Discutiamo ogni giorno sulle molteplici relazioni, palesi o mascherate, tra la giustizia, la forza e l'utilità di chi governa o detiene un potere. Nella storia della filosofia, la tesi più radicale a questo proposito è quella che Platone attribuisce al sofista Trasimaco: "la giustizia è l'utile del più forte".
I pensatori considerati in questo libro (tra cui Machiavelli, Hobbes, Rousseau, Montesquieu, Marx, Nietzsche, Gramsci, Weber, Habermas, Rawls, Rorty) sono d'accordo sul fatto che la tesi di Trasimaco dica qualcosa di inquietante e di vero riguardo alla storia (all’essere), ma non concordano sui criteri di giustizia alternativi (modi del dover essere), né sulle forme di governo o sulle istituzioni che potrebbero smentire, "nella storia", il sofista.

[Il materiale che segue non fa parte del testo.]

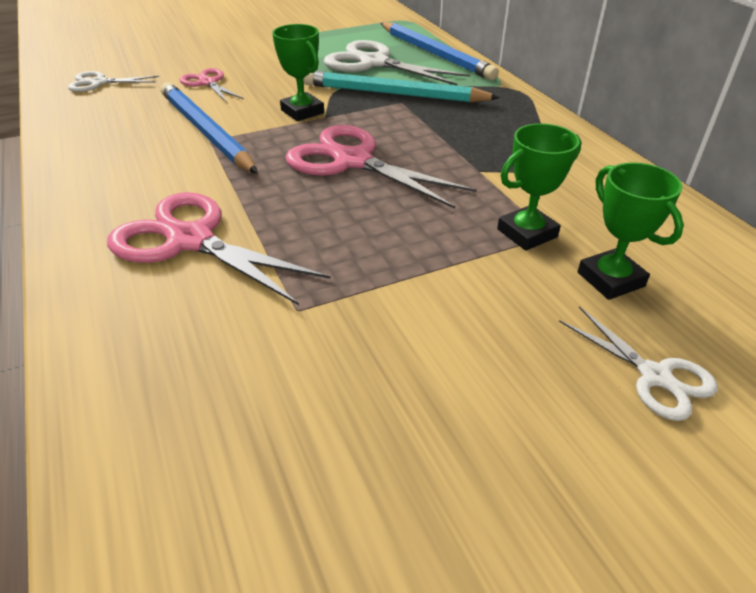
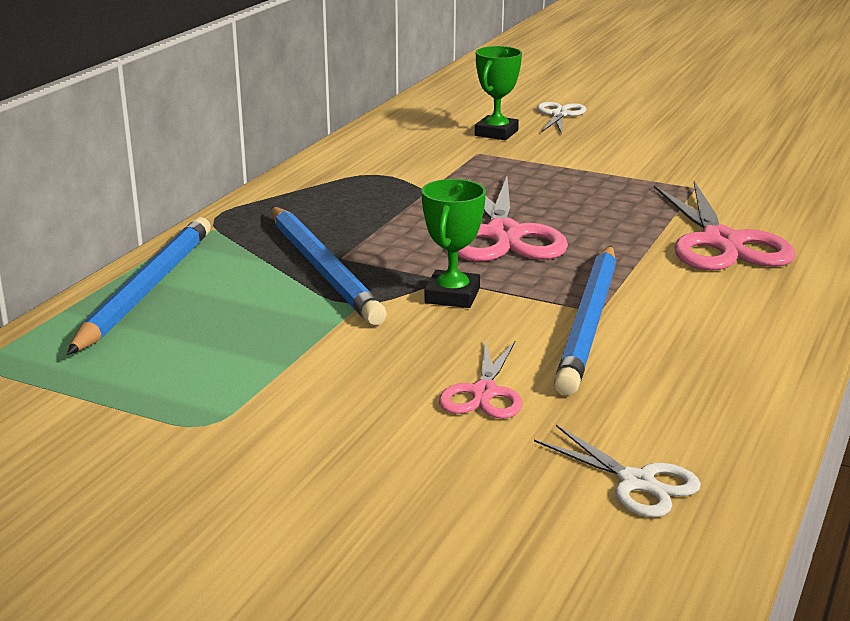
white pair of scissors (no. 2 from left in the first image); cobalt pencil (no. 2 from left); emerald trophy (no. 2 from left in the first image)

Ma è possibile confutare Trasimaco "senza uscire dalla storia"?
Il libro propone una rilettura della filosofia politica nella prospettiva dischiusa da questa domanda, e suggerisce che la tesi di Trasimaco è costruita in modo tale che il politico, per cautelarsi da ciò che essa prevede, deve mantenerla, come reagente demistificante per ogni pretesa assolutizzazione di posizioni parziali. Il libro allude inoltre a due cautele teoretiche per non “uscire dalla storia”: non dimenticare la duplicità dell’uomo, né i molteplici condizionamenti sottesi alle condotte di vita – siano essi condizionamenti consapevoli o inconsapevoli, “razionali” o “irrazionali” in un senso da precisare di volta in volta.